#### Requirement:
Extract each line of the data below that contains the string "center".

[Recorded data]
(begin)
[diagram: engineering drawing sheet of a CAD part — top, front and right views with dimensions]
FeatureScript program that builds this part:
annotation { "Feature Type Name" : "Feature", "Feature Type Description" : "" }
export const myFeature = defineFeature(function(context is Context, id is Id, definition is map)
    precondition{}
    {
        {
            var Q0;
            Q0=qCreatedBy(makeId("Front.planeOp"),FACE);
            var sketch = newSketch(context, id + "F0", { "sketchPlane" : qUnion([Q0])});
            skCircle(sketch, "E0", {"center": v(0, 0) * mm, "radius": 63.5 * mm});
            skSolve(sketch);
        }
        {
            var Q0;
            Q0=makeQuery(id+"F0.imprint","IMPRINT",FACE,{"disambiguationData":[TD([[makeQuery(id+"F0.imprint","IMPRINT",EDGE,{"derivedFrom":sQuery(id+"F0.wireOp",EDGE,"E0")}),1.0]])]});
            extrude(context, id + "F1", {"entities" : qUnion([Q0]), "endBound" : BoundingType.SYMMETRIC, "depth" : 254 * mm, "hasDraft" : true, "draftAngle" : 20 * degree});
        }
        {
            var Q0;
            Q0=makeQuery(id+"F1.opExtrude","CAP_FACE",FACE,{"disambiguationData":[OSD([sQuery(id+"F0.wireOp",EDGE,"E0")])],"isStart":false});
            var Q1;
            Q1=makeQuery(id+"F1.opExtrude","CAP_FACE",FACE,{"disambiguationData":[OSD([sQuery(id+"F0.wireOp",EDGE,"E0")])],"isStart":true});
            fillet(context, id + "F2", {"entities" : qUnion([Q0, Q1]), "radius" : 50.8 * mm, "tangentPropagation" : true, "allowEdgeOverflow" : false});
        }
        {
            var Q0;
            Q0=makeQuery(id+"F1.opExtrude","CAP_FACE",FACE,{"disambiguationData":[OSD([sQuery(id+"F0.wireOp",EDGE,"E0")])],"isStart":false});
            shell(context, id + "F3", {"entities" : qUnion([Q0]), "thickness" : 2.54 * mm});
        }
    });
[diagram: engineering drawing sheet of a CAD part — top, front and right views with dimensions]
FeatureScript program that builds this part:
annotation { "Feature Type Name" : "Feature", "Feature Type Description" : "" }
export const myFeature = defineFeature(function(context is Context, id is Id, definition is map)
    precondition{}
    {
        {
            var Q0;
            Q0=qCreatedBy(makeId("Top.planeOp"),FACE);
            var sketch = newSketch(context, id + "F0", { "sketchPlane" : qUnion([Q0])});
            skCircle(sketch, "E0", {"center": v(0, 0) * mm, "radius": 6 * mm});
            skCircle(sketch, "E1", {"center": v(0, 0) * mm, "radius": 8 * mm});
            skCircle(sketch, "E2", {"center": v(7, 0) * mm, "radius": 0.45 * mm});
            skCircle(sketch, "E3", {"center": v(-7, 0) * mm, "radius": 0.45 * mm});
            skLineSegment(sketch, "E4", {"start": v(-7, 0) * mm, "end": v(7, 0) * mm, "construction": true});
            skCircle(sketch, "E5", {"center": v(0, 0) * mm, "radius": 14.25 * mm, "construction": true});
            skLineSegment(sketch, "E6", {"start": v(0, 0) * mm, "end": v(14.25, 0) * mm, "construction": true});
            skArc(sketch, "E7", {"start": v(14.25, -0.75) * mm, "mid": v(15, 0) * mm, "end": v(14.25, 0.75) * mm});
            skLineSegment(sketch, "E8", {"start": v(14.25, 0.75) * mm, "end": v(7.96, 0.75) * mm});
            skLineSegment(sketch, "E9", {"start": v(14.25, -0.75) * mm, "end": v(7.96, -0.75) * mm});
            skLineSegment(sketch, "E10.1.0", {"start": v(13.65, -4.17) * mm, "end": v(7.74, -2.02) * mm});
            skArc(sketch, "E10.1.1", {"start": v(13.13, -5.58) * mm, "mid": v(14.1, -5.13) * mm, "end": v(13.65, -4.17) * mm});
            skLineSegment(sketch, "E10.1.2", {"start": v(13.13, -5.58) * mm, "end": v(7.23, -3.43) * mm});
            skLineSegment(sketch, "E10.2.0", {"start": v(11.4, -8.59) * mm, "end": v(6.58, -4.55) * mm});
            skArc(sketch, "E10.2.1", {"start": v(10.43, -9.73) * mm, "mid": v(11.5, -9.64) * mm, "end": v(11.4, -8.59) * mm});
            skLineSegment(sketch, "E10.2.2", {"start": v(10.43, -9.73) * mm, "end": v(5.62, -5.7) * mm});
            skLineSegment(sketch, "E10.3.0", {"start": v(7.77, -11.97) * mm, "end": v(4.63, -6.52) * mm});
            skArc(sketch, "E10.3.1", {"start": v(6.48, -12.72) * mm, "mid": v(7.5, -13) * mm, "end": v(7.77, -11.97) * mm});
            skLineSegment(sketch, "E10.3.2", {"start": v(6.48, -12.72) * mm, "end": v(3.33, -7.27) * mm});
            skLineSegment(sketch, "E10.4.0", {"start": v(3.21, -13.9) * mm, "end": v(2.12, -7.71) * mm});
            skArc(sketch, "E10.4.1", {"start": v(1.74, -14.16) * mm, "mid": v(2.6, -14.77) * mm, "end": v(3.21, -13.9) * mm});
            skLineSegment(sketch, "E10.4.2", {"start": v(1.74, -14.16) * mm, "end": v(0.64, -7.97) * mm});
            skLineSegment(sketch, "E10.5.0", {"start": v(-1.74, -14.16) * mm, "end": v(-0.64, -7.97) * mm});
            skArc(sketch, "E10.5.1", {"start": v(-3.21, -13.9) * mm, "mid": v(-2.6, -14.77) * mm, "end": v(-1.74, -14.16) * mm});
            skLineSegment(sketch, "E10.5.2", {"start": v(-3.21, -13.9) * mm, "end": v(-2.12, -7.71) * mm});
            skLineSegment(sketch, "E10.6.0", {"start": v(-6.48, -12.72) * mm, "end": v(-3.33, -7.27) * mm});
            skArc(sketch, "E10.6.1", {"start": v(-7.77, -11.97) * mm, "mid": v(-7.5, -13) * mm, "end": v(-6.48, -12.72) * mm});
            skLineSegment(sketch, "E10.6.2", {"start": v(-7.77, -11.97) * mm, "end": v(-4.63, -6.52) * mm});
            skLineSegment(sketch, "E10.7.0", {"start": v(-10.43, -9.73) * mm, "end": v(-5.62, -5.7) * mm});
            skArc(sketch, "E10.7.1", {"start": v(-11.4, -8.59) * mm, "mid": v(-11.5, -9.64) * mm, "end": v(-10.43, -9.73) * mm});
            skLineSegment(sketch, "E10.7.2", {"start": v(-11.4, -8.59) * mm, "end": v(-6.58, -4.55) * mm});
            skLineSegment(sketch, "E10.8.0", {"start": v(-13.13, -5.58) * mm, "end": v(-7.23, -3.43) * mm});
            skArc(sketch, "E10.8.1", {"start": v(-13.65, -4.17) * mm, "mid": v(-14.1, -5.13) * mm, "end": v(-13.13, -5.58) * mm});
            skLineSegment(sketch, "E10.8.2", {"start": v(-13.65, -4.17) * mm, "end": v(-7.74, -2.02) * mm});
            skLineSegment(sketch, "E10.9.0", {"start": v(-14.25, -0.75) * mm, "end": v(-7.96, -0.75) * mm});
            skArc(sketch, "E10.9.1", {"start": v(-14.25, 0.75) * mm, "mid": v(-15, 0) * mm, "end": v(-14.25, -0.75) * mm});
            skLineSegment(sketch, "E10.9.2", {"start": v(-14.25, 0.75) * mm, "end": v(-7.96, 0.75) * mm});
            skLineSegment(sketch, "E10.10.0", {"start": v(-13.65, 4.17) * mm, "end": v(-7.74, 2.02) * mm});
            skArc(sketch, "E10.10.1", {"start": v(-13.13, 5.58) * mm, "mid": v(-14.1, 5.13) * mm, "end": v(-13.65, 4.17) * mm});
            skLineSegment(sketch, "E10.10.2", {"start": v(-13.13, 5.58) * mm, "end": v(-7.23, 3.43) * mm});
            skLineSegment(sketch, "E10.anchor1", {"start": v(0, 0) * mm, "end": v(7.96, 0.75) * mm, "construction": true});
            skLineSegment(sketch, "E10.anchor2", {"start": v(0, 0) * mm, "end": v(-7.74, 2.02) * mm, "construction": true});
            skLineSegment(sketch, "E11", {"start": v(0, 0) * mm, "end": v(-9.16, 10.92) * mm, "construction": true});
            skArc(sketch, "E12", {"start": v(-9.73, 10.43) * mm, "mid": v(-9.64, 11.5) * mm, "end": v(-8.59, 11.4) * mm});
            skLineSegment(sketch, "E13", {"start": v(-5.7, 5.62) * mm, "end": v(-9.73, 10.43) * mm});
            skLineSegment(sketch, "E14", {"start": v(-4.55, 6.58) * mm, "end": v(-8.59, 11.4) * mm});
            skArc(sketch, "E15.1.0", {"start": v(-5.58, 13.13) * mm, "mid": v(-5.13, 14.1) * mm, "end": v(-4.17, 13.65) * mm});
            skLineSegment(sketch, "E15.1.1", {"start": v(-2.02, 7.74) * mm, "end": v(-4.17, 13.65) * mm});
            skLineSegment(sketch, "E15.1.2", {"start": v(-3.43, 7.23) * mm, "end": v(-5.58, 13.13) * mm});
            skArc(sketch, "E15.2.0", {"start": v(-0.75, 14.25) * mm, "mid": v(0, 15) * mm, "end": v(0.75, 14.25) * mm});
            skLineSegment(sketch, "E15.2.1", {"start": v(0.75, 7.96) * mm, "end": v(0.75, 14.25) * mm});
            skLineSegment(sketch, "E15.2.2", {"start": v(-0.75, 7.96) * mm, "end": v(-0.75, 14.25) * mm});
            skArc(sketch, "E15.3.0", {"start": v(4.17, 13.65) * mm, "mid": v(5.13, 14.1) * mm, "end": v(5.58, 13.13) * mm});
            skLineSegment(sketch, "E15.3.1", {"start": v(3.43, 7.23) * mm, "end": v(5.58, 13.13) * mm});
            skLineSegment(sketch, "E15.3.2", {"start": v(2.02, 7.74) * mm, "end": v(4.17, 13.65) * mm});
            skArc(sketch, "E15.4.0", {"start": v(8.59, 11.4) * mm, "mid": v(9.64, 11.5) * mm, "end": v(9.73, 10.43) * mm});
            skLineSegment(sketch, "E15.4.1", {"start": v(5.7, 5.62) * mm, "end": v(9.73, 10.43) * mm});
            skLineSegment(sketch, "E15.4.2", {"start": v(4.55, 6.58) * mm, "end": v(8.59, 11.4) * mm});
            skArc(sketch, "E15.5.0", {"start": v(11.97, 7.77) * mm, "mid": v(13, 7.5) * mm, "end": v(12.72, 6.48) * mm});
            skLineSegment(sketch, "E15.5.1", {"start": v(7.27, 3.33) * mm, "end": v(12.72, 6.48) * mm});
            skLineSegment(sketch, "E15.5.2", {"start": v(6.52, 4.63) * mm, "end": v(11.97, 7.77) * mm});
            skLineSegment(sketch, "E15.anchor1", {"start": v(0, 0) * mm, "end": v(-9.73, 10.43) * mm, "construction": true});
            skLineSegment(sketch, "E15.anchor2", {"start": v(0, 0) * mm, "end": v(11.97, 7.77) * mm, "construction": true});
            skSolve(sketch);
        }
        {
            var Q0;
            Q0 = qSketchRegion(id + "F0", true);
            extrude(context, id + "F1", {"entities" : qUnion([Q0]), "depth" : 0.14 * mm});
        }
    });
(end)
#### Correct response:
            skCircle(sketch, "E0", {"center": v(0, 0) * mm, "radius": 63.5 * mm});
            skCircle(sketch, "E0", {"center": v(0, 0) * mm, "radius": 6 * mm});
            skCircle(sketch, "E1", {"center": v(0, 0) * mm, "radius": 8 * mm});
            skCircle(sketch, "E2", {"center": v(7, 0) * mm, "radius": 0.45 * mm});
            skCircle(sketch, "E3", {"center": v(-7, 0) * mm, "radius": 0.45 * mm});
            skCircle(sketch, "E5", {"center": v(0, 0) * mm, "radius": 14.25 * mm, "construction": true});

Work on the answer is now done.